How can we personalise reading?

We all know about personalising our EFL lessons. We choose topics that are relevant to our learners, we replace materials which are inappropriate and we direct our discussions in ways which our students would appreciate. This means that we tailor our lead-in and response activities to our students. But is there more that we can do in terms of the reading text and task itself?

The one thing we can do to personalise a reading lesson is to give our students more control. Reading is not a group task and each student approaches reading differently. If we use a blanket approach to reading (You’ve got 5 minutes to read the text and then you must answer questions 1 to 10) we run the risk of alienating weaker students or boring stronger ones.  Giving our students control over what exactly they are doing can get them more motivated to complete the task because they are doing it on their own terms.
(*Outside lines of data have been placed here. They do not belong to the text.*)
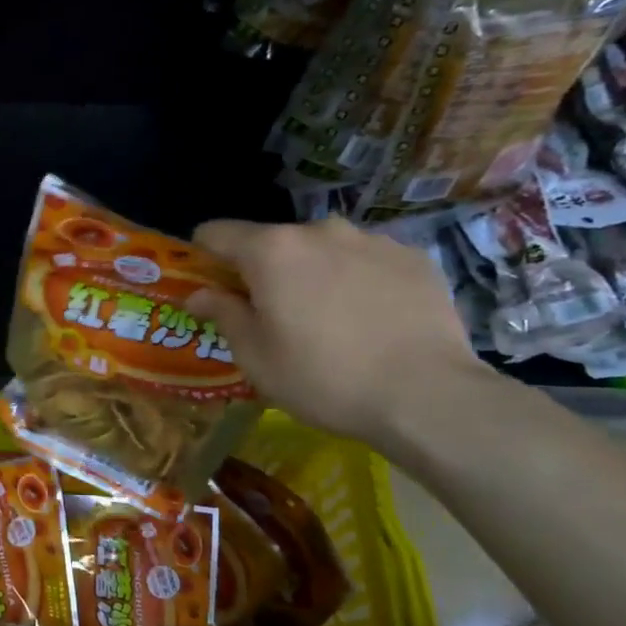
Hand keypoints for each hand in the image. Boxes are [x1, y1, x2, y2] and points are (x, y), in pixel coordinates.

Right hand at [187, 218, 490, 447]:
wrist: (427, 395)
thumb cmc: (323, 378)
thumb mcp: (256, 357)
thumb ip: (223, 314)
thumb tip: (198, 294)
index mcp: (272, 251)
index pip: (216, 233)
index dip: (203, 257)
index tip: (209, 288)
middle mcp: (319, 230)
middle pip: (273, 242)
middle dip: (264, 271)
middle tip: (274, 317)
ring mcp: (372, 240)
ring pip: (323, 250)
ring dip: (313, 274)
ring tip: (330, 320)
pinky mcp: (413, 257)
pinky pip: (367, 261)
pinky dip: (357, 281)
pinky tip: (372, 321)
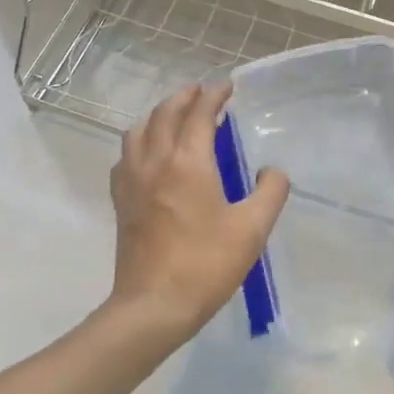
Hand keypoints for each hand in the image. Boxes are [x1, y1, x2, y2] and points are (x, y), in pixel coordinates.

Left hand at [108, 83, 290, 348]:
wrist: (153, 307)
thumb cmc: (206, 264)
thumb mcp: (252, 229)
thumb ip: (270, 192)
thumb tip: (272, 171)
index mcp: (189, 162)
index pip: (199, 113)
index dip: (214, 95)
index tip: (227, 86)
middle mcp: (156, 161)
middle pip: (165, 113)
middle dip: (185, 97)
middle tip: (203, 93)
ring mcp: (132, 181)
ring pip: (139, 130)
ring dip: (159, 115)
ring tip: (176, 118)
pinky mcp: (120, 202)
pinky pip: (125, 157)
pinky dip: (139, 142)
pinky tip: (149, 155)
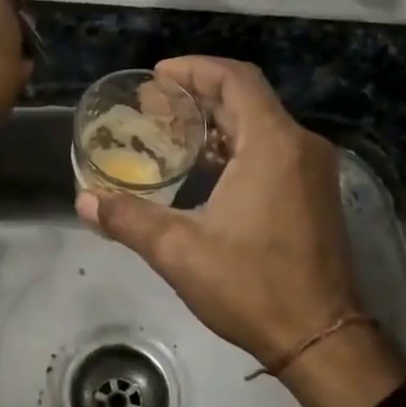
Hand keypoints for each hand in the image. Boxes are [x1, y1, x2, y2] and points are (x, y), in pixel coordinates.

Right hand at [76, 57, 405, 406]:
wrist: (320, 337)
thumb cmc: (251, 286)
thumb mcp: (179, 251)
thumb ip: (129, 219)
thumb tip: (85, 201)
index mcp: (273, 144)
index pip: (234, 80)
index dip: (193, 69)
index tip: (156, 76)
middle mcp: (300, 146)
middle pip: (247, 98)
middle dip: (198, 94)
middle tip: (152, 103)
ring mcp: (313, 171)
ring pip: (261, 125)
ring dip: (218, 121)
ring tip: (171, 131)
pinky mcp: (315, 194)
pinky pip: (273, 150)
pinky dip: (237, 146)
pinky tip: (205, 168)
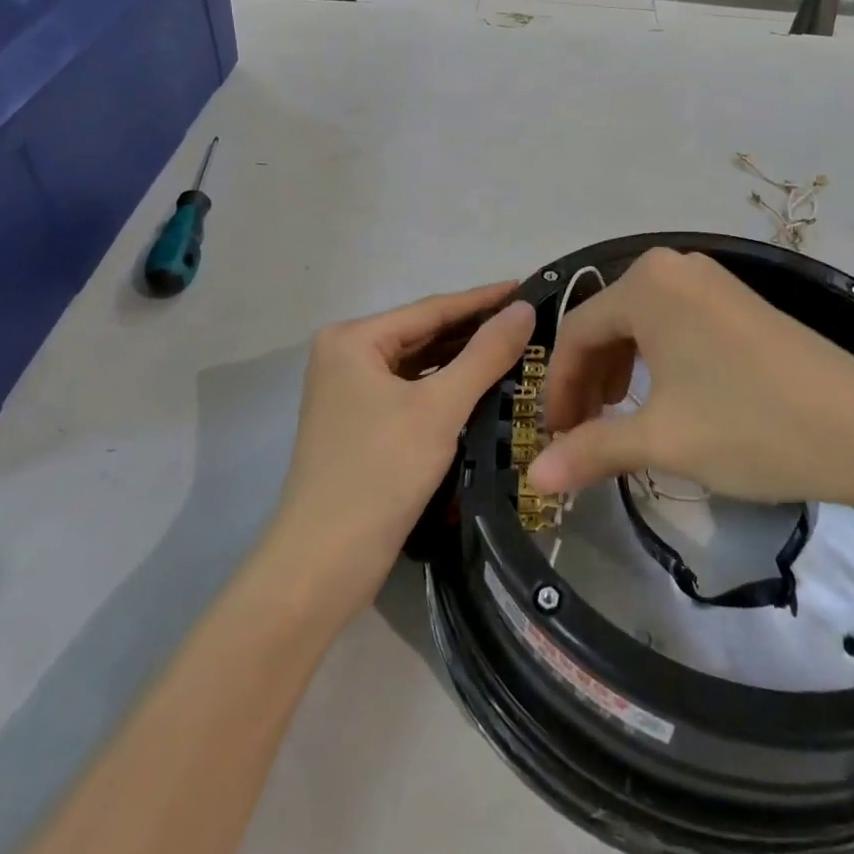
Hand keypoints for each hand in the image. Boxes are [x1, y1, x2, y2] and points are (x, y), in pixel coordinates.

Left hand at [264, 284, 535, 622]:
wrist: (322, 566)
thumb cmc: (379, 474)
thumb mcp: (440, 408)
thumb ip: (485, 354)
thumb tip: (524, 308)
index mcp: (354, 339)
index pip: (432, 308)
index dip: (484, 299)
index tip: (528, 287)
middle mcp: (347, 356)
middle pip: (424, 333)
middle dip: (476, 330)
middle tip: (530, 321)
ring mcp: (351, 392)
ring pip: (420, 364)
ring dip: (464, 359)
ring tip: (518, 348)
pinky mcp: (361, 424)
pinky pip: (413, 391)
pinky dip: (447, 387)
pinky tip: (485, 386)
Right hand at [526, 249, 853, 531]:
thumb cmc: (750, 425)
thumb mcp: (663, 440)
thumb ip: (590, 451)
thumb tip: (533, 478)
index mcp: (646, 283)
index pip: (576, 331)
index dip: (558, 388)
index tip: (554, 437)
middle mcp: (674, 267)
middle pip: (607, 322)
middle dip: (588, 380)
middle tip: (583, 433)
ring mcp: (711, 279)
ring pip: (642, 322)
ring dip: (620, 370)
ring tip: (619, 418)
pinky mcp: (739, 300)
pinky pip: (675, 322)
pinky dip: (656, 359)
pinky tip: (666, 397)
Activities to personalise reading

  • Give your students free rein on the lesson. Let them decide which coursebook activities they would like to do related to the reading text. They don’t need to do everything – they can leave out an entire set of questions if they don’t like them or they can just ignore one or two questions in a set. You should find that going over the answers as a class will result in dealing with all the questions regardless (except for the terrible ones which you would’ve skipped anyway).
  • As they read, ask students to highlight any particular sentence or paragraph they found difficult or confusing. Before dealing with the answers to a task, let them compare their highlighted sections in pairs or groups and ask each other for clarity.
  • Make sure there are questions which relate to the students’ own experience of or in relation to the text. Questions which evoke a personal response both to the task and the content of the text will cause a stronger reaction than purely objective fact-finding questions.
  • After a lead-in activity but before reading, let your students create questions they would like to know the answers to from the text. In this way they are reading the text to really find answers they want to know, not just reading for the sake of it.
  • Let your students choose the reading. If you are not totally bound to a coursebook, let students find a reading they would like to discuss. They can give it to you beforehand so you can plan appropriate activities around it. Choosing the reading will automatically mean they are invested in the lesson.

Reading is an essential skill in learning a language. That doesn’t mean it has to be boring! Personalising reading tasks is just one way you can maintain interest levels while tackling this challenging skill.